Karin Haumann - OEM Technical Manager, Shell Global Solutions
December 2023

 Oil analysis is a proven way to check the condition of the oil in your engine and detect oil contamination or conditions within your engine that could cause premature wear and downtime. Oil analysis should be part of a regular truck maintenance schedule, which can contribute to reduced Total Cost of Operation (TCO).

 Engine oil is the lifeblood of the engine, so closely examining the characteristics of the oil can tell you a lot about the oil's health and indicate mechanical issues with an engine. A regular oil analysis program also lets you build a historical database and watch for trends. Ideally, a sample of used oil should be analyzed after every oil change for every piece of equipment.

 Early Warning System

Oil analysis should be thought of as a cost-effective early warning system. Is there too much diesel fuel in the oil? You may need to check your fuel system. What about traces of coolant? Your cooling system may require a check-up. Too much dirt or soot? Maybe you've overextended your drain interval or have a leak in the air intake system. An oil analysis lab can notice minor abnormalities long before you may be aware of them. This will allow you to act before these early warning signs become possible operational problems or engine damage.

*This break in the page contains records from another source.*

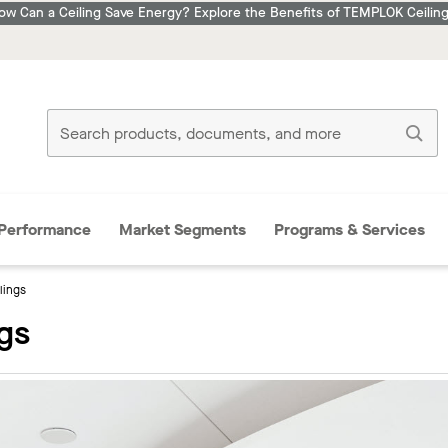
ow Can a Ceiling Save Energy? Explore the Benefits of TEMPLOK Ceiling
Performance
Market Segments
Programs & Services
ilings
ngs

Finding the Right Oil Change Interval

What is learned from a consistent oil analysis program can help you determine the best oil change interval, help increase equipment reliability, minimize unscheduled downtime, and, more precisely, track operating efficiency and maintenance practices. This combination can contribute to lower total operating cost and potentially help to extend oil change intervals, which can save on operating cost.

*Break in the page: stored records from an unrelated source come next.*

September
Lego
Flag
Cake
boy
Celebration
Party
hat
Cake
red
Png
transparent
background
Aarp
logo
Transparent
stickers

 Oil Analysis for Engine Health

A good oil analysis program can provide information on engine condition and oil quality. Data on every oil drain can provide a record of the engine's health by showing contaminants that can indicate issues like engine wear, fuel dilution and soot.

For example, the wear metals section of an analysis report may detect a mechanical engine problem unrelated to the oil. For example, high levels of iron could indicate cylinder liner wear. Unusual levels of chromium, aluminum, lead, copper and tin - can be spotted and interpreted by the lab, helping provide valuable information about an engine.

Engine Oil Life

Oil analysis can also determine the useful life remaining in engine oil by looking at oxidation and nitration, additive depletion, viscosity and more. It can also show information about the condition of your oil. If the oil's viscosity is too high, soot or other contaminants could be the cause of the oil to thickening.

 High-Quality Engine Oils Combined with Oil Analysis

Shell Lubricants is committed to helping drivers and fleets reduce the TCO of their trucks across duty cycles and operating conditions with high-quality engine oils and oil analysis. The line of Shell Rotella synthetic blend and full synthetic engine oils can help increase fuel economy and protect against wear, deposits and oil breakdown. Oil analysis through Shell LubeAnalyst can help to optimize oil change intervals which can help drivers and fleets ensure maximum protection of their engines and to have the peace of mind that comes with taking the guesswork out of oil changes.